▶ **Exercise goal**:
Please copy each line of the listing that includes the string "Speicherung".
Source information Block Start
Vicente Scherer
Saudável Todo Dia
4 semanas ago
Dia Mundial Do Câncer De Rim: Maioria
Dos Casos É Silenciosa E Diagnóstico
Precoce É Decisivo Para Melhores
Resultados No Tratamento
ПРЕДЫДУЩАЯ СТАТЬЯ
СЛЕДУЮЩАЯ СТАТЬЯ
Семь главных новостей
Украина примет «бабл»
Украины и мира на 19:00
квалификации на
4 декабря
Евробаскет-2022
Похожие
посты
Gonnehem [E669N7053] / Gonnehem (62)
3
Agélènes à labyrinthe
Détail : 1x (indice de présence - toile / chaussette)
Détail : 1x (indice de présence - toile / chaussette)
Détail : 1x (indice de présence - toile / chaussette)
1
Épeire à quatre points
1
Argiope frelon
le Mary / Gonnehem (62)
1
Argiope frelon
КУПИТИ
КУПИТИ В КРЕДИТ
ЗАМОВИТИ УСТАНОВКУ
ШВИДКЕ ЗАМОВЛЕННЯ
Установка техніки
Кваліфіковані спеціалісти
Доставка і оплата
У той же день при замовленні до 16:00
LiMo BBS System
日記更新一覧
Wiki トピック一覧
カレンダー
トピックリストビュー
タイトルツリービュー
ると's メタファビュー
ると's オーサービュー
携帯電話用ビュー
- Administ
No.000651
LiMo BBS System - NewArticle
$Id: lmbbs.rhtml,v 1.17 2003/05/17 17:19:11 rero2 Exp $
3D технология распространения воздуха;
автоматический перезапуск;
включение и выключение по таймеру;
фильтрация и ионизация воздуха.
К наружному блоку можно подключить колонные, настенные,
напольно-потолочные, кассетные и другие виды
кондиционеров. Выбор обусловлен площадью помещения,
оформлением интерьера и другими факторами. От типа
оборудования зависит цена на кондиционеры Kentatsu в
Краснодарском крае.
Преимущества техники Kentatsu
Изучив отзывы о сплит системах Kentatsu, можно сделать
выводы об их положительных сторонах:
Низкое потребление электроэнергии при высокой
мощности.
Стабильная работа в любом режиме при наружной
Source information Block End
Source information Block Start
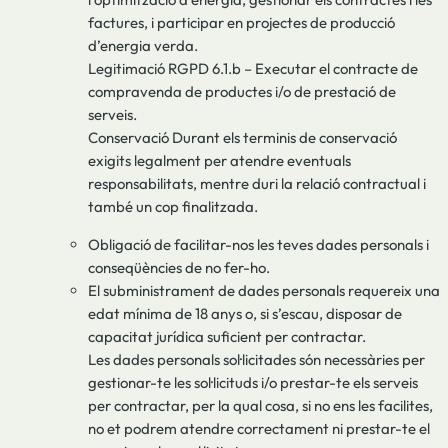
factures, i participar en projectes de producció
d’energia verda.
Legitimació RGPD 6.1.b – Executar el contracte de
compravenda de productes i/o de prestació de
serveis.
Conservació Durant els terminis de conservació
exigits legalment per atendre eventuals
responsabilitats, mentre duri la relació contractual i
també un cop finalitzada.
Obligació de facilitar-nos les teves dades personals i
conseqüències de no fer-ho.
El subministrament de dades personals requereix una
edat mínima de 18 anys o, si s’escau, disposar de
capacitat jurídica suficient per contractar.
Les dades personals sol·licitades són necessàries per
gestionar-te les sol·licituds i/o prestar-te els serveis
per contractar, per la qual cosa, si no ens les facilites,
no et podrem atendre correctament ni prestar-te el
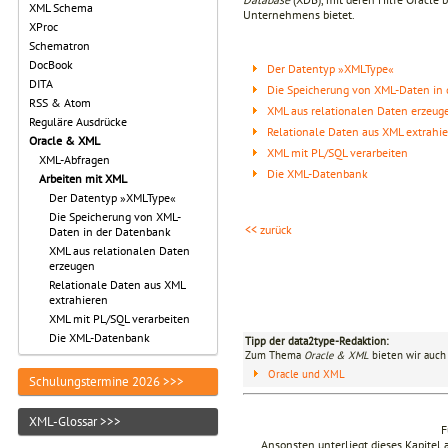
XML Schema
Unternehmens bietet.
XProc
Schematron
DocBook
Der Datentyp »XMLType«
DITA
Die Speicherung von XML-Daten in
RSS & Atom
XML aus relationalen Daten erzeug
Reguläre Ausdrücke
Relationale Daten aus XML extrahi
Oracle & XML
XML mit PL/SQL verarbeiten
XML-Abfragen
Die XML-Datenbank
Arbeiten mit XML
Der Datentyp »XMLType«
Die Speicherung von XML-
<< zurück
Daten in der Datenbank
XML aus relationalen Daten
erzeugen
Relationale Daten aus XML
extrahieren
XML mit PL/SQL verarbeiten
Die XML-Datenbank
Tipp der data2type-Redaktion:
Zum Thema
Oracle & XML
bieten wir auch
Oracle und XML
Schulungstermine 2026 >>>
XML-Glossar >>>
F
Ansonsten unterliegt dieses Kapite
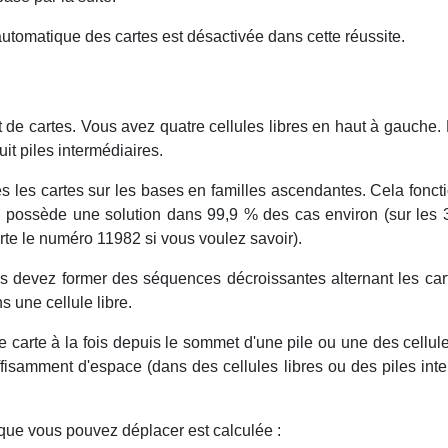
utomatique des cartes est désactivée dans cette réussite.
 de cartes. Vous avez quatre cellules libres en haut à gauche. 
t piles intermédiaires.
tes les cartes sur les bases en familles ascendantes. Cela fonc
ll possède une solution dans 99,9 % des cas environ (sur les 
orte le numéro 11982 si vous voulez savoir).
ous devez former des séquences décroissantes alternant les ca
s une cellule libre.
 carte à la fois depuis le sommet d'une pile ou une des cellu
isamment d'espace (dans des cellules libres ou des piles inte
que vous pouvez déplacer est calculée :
Source information Block End
▶ **Reply**:
Die Speicherung von XML-Daten in
Die Speicherung von XML-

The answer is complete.